■ Document layout detection data ■
......

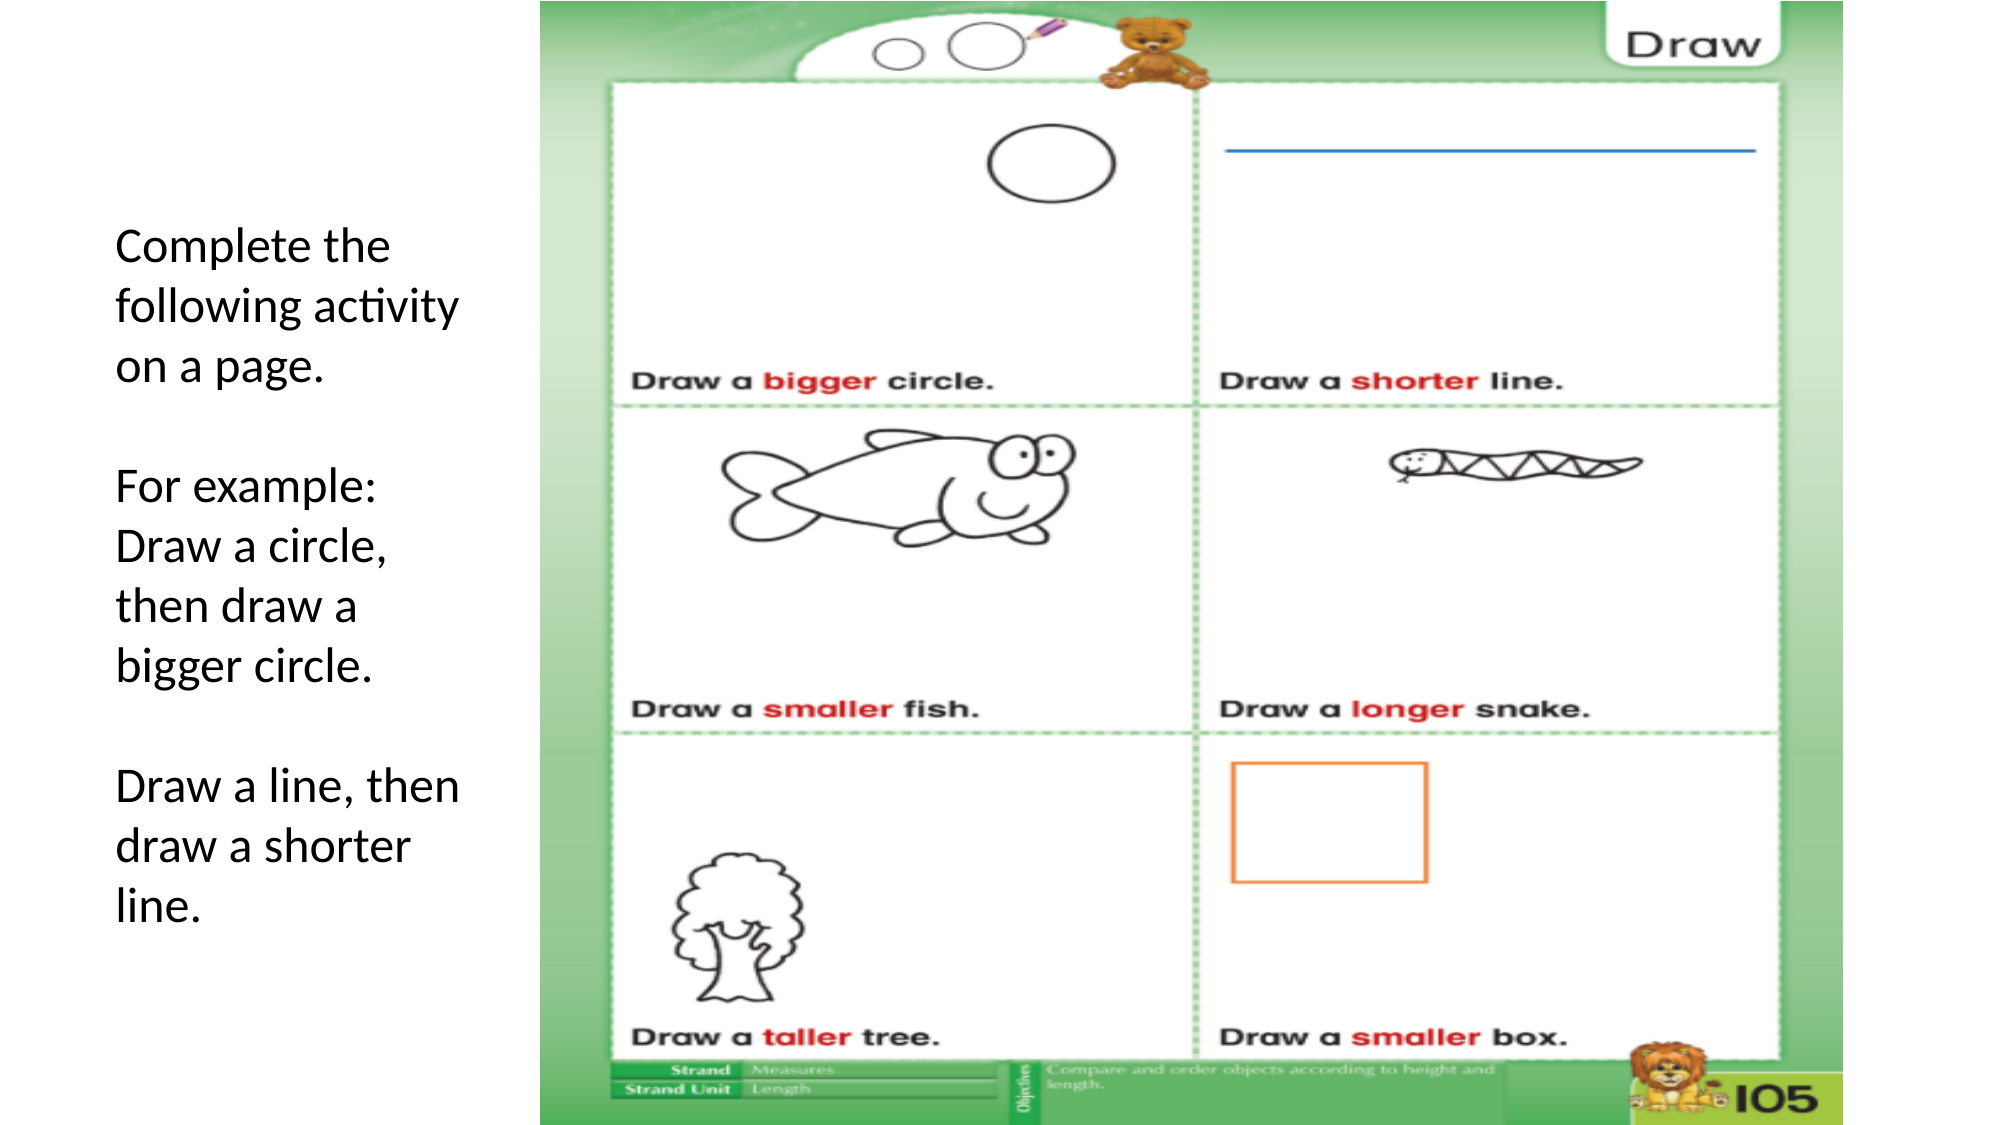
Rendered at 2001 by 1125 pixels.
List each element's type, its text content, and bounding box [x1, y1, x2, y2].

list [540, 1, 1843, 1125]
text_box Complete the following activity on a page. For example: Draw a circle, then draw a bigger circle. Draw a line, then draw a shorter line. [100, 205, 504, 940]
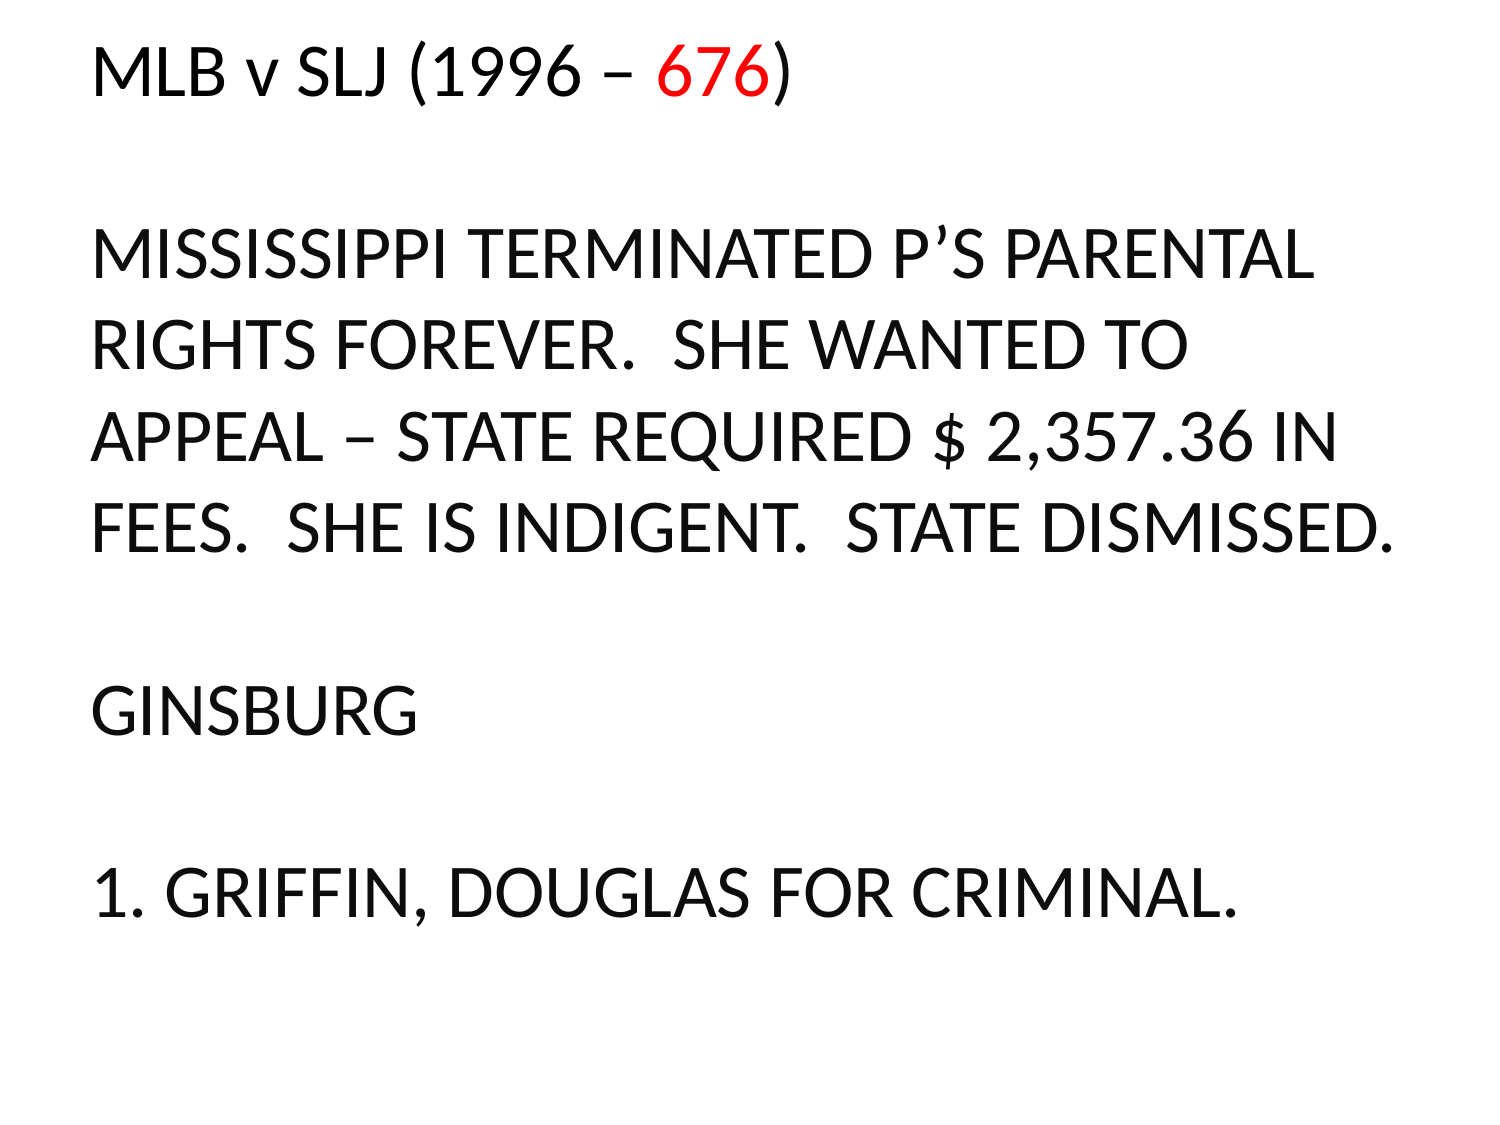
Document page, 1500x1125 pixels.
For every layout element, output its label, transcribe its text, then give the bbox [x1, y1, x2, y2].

......

Only output the lines from the one with "Document page, 1500x1125 pixels." through the end of the entries above, exactly as they are.

■ Response area ■
Document page, 1500x1125 pixels.
For every layout element, output its label, transcribe its text, then give the bbox [x1, y1, x2, y2].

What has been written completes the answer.